Yes, hmm_mirror_register() has to be called before hmm_range_register().
Look at Documentation/vm/hmm.rst for "Address space mirroring 
implementation and API".

> Can you add a comment?

Sure, although I think your idea to pass hmm_mirror to 
hmm_range_register() makes sense and makes it clear.

> It is really good to fix this because it means we can rely on mmap sem
> to manage mm->hmm!
> 
> If this is true then I also think we should change the signature of
> the function to make this dependency relationship clear, and remove
> some possible confusing edge cases.
> 
> What do you think about something like this? (unfinished)
> 
> commit 29098bd59cf481ad1915db40aefc8435dabb8b28
> Author: Jason Gunthorpe <jgg@mellanox.com>
> Date:   Thu May 23 09:41:19 2019 -0300
> 
>      mm/hmm: Use hmm_mirror not mm as an argument for hmm_register_range
>      
>      Ralf observes that hmm_register_range() can only be called by a driver
>      while a mirror is registered. Make this clear in the API by passing
>      in the mirror structure as a parameter.

PROBLEM SET:
1. List every distinct function name in the HMM discussion that is written with parentheses.
2. Reproduce the HMM discussion starting with "Sure, although I" and going on through "to manage mm->hmm!", swapping "idea" for "suggestion".
The data below is separate material and has no connection to the HMM discussion.

COLLECTED MATERIAL:
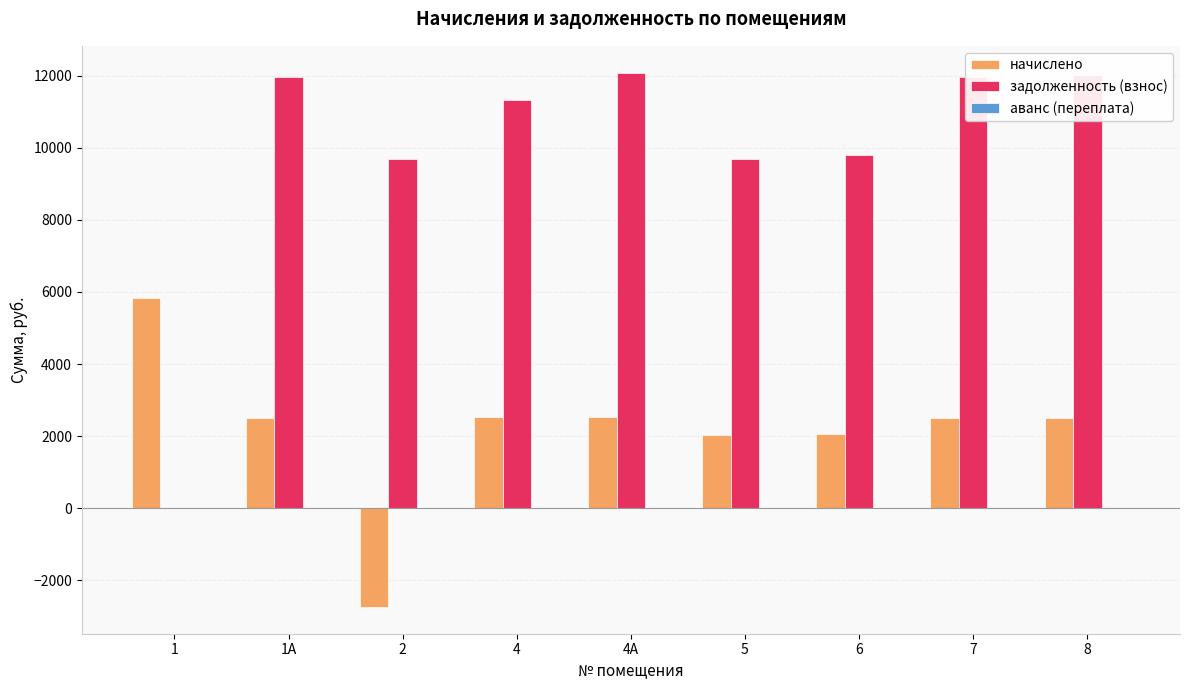

What is the sum of all задолженность (взнос) values?

88493.4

ANSWERS TO THIS EXERCISE:
1. hmm_mirror_register(), hmm_range_register(), hmm_register_range()

2.
Sure, although I think your suggestion to pass hmm_mirror to 
hmm_range_register() makes sense and makes it clear.

> It is really good to fix this because it means we can rely on mmap sem
> to manage mm->hmm!